During the same interview, Shepherd admitted to ABC 15 that Barnicoat's 8th Amendment rights were violated as she was subjected to horribly cruel and unusual punishment as she was forced to drink toilet water to survive.
In an insidious move, after she was released, a sheriff's official went to Barnicoat's home with a check for $7,500 in an attempt to silence her with a written agreement not to pursue legal action against the department.
Barnicoat's lawyers in her recent lawsuit argued that this was an attempt to take advantage of an elderly mentally ill woman who didn't have an attorney to understand her rights. They were correct.
After Barnicoat refused the $7,500 payoff, and filed a $500,000 suit against the department, the department struck back. A year after she was released without charges, the Gila County Attorney used the original police report about water throwing to charge her with trespassing, disorderly conduct, and assault.

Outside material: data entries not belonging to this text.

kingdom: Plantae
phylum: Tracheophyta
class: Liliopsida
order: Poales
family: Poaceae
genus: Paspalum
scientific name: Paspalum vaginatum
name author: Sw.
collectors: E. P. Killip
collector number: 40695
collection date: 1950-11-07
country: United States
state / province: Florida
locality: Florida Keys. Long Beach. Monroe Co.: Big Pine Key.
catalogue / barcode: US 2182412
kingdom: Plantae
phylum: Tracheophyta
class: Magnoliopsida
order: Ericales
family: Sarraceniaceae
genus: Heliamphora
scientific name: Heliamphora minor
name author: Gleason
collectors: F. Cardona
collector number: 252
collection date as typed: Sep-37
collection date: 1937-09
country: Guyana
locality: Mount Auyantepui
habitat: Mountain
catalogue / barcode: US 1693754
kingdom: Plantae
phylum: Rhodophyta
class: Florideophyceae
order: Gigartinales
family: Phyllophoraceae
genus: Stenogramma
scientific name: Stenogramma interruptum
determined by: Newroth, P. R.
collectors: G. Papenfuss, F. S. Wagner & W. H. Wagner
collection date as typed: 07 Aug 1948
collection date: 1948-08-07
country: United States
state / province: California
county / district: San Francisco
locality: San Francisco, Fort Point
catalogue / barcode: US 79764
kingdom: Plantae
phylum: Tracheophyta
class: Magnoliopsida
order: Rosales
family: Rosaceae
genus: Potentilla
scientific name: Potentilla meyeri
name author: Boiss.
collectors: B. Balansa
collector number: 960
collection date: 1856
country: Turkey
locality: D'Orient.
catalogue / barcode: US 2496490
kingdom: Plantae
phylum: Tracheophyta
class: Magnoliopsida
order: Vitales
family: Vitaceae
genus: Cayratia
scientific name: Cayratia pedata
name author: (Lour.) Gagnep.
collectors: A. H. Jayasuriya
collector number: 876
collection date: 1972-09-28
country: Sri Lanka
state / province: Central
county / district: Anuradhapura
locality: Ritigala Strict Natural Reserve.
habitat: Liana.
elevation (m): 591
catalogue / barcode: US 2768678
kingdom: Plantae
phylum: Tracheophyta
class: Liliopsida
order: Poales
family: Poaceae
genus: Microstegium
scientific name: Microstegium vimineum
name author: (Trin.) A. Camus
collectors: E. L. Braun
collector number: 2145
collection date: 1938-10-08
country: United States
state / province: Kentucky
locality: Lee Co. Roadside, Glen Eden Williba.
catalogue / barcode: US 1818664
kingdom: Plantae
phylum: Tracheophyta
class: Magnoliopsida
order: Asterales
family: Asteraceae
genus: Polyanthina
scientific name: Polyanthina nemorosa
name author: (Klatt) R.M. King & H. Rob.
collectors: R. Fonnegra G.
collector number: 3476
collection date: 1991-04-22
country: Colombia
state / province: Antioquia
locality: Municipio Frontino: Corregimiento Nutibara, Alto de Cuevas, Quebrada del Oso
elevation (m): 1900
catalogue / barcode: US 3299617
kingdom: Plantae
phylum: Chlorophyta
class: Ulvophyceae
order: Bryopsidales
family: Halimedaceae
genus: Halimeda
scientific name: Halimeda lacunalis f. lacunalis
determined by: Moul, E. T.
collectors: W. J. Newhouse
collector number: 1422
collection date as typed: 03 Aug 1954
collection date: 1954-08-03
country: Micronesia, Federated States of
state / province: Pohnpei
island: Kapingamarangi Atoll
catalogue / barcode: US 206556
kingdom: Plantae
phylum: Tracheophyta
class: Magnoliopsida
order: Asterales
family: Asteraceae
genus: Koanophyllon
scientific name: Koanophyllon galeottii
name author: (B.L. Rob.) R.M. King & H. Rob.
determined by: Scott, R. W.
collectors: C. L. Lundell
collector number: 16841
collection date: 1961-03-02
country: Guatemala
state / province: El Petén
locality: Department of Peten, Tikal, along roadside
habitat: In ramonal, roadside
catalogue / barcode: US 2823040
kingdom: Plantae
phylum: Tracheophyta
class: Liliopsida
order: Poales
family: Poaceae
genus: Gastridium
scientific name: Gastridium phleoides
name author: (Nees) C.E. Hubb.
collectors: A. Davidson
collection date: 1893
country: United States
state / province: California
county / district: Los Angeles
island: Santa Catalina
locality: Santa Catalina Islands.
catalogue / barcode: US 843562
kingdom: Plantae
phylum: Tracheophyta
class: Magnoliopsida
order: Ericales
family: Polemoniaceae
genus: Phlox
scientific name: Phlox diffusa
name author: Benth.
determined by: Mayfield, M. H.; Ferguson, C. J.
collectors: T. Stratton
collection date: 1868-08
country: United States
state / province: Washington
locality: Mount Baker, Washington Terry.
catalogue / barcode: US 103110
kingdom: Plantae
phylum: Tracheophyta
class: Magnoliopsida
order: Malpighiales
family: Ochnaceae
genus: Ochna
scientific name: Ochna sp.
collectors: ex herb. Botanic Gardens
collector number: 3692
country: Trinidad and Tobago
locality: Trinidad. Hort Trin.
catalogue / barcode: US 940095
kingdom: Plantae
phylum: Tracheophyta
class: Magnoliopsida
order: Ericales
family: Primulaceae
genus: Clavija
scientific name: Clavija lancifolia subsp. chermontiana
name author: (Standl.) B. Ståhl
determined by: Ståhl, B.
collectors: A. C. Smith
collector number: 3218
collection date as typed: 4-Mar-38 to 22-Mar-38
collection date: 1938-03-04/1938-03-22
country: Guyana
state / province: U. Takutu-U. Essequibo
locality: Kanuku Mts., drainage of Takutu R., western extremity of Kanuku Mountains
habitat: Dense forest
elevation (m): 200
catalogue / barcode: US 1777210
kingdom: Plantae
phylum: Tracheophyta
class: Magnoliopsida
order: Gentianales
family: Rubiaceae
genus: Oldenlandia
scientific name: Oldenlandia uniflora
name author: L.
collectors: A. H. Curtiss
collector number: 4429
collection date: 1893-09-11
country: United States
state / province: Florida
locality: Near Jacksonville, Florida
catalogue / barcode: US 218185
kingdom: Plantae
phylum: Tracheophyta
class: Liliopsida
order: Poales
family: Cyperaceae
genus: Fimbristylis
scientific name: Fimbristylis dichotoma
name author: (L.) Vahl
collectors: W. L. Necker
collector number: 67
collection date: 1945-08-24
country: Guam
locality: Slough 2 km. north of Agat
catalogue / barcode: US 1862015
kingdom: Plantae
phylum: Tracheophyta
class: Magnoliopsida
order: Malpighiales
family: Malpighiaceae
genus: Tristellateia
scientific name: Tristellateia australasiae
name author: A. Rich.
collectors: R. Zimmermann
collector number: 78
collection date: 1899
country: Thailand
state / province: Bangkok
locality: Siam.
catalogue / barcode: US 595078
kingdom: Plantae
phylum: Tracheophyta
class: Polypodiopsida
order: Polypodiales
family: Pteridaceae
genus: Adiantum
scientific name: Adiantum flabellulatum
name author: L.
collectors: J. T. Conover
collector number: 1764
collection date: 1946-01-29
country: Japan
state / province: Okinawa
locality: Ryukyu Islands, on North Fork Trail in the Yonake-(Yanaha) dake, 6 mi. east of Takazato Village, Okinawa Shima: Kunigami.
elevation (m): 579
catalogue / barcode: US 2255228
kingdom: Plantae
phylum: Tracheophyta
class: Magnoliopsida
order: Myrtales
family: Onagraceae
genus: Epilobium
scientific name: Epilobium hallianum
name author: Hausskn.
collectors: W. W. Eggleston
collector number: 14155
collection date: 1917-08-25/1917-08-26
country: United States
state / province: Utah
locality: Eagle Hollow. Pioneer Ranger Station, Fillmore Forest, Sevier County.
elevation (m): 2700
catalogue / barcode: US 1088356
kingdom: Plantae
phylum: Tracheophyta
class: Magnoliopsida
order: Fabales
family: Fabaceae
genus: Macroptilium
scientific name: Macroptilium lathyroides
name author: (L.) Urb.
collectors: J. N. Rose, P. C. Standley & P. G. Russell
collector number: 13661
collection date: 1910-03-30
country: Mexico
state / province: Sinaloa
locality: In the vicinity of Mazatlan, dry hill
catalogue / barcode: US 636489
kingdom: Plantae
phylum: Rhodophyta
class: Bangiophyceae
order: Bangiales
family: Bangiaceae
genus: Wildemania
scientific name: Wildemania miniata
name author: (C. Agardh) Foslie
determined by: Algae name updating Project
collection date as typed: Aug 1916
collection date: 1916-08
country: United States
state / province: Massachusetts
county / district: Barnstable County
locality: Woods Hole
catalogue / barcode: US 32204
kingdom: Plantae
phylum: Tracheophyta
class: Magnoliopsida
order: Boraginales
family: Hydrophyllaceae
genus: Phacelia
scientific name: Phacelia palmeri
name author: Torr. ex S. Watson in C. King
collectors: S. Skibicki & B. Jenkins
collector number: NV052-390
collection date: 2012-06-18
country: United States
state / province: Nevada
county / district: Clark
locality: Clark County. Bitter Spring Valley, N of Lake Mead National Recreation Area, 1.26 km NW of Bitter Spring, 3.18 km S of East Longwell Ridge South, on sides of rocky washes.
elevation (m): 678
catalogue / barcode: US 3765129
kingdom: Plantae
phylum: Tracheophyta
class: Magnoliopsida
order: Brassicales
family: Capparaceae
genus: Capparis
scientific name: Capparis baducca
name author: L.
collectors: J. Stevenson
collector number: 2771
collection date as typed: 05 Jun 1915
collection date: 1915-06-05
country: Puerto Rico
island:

Luckily for Barnicoat, an outside county attorney saw the charges as retribution and dropped them all. And now, two years after she was tortured at the hands of Gila County's finest, Barnicoat's suffering is over and she has received $130,000 in damages. She also sued her public defender for not looking at her case as she rotted in a cell for nearly a month. That incident was settled in a separate suit.
“You got to fight for what you believe in,” Barnicoat said. “No matter how they treat you, just hang in there and fight for what you believe that you deserve.”